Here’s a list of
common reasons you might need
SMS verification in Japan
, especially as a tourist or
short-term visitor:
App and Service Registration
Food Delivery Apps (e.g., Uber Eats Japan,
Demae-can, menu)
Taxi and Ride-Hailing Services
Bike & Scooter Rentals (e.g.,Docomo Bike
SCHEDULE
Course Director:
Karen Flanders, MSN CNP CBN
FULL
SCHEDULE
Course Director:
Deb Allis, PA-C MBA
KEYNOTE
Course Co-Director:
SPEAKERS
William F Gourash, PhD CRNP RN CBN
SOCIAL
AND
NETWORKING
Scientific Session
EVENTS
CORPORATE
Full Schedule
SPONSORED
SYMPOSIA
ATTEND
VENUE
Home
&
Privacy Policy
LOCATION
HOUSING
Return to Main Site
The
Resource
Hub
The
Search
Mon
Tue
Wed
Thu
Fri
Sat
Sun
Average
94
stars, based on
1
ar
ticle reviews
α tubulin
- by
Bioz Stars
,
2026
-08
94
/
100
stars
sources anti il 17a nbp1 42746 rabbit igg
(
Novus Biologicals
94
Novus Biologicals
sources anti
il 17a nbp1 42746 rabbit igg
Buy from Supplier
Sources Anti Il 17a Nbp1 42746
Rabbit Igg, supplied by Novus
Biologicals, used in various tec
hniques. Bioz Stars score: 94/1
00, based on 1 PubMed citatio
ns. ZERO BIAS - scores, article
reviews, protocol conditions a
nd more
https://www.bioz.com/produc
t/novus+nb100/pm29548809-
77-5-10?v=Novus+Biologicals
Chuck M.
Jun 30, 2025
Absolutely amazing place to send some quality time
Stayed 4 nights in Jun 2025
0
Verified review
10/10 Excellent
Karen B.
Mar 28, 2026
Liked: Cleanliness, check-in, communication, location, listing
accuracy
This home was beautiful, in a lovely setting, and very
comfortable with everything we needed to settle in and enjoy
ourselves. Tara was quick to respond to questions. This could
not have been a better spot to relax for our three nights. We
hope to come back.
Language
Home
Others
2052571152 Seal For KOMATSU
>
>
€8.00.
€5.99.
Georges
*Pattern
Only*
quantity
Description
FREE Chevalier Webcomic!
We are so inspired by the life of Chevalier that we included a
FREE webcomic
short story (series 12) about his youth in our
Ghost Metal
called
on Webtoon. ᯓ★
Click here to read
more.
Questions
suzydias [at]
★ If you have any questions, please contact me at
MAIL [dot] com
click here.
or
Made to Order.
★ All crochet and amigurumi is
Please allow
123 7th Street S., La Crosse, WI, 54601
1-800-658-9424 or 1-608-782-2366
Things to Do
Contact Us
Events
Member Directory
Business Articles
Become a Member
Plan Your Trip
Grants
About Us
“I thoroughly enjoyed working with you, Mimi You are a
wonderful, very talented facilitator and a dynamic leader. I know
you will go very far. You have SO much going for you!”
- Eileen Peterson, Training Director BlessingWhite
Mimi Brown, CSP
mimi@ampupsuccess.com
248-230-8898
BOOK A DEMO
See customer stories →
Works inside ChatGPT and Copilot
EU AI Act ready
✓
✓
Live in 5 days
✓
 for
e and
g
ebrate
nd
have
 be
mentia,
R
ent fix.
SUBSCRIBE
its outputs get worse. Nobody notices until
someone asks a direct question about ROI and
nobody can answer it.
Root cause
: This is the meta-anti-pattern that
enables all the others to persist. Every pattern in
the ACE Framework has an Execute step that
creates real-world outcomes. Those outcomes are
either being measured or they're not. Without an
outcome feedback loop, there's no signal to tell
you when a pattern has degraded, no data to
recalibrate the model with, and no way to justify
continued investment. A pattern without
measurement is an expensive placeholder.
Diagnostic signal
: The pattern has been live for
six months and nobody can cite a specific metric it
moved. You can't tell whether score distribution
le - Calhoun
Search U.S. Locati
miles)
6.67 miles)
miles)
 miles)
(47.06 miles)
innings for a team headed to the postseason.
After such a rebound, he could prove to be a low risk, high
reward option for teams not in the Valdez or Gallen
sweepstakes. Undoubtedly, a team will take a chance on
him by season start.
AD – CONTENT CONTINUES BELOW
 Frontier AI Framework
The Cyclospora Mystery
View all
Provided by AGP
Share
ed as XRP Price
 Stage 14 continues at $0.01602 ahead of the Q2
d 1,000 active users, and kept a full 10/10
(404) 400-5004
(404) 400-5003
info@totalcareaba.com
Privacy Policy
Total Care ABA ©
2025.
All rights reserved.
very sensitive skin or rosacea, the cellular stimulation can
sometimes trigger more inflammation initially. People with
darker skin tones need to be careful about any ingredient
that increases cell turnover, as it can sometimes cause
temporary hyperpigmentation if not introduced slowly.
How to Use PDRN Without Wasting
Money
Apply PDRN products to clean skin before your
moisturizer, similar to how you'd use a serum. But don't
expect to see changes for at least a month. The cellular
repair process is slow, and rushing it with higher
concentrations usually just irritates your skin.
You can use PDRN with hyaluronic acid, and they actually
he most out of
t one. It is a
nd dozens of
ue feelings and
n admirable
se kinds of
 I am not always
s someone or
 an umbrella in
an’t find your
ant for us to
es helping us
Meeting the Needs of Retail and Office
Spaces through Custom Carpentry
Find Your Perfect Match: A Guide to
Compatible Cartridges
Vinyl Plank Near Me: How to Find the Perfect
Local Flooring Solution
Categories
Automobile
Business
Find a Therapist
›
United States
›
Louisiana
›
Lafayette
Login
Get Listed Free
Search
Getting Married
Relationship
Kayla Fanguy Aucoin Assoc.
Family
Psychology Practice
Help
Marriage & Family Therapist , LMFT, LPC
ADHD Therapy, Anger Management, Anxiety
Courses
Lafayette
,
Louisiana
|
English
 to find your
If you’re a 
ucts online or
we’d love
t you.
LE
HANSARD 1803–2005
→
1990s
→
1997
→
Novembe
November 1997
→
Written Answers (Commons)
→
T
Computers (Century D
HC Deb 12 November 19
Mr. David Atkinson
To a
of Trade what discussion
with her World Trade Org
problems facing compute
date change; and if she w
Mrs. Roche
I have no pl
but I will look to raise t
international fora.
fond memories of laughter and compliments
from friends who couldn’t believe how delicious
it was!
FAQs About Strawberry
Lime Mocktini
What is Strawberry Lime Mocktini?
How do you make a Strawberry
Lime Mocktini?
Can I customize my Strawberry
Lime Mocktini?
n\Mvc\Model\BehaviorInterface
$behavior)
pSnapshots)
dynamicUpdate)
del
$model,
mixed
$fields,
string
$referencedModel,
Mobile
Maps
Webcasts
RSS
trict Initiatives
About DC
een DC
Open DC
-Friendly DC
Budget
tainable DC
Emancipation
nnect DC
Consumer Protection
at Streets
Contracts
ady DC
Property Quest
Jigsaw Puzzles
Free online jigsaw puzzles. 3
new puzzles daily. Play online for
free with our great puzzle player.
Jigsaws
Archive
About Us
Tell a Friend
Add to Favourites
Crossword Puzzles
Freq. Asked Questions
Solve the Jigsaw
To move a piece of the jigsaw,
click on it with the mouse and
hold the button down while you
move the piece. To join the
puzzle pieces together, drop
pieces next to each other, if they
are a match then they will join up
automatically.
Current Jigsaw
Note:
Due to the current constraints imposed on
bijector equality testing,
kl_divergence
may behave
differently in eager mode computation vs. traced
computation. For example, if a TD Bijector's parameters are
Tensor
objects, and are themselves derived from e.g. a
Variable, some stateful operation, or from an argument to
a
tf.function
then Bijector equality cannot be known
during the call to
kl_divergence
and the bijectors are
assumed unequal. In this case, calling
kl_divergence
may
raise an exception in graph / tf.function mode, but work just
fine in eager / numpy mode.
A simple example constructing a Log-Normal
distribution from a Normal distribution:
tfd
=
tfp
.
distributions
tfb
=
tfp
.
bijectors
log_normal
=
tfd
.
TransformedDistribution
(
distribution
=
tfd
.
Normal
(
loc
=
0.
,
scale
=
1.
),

§ §

WHAT THE TASK ASKS: List every line above that holds the word "skin".

COMPLETED EXERCISE:
very sensitive skin or rosacea, the cellular stimulation can
darker skin tones need to be careful about any ingredient
Apply PDRN products to clean skin before your
concentrations usually just irritates your skin.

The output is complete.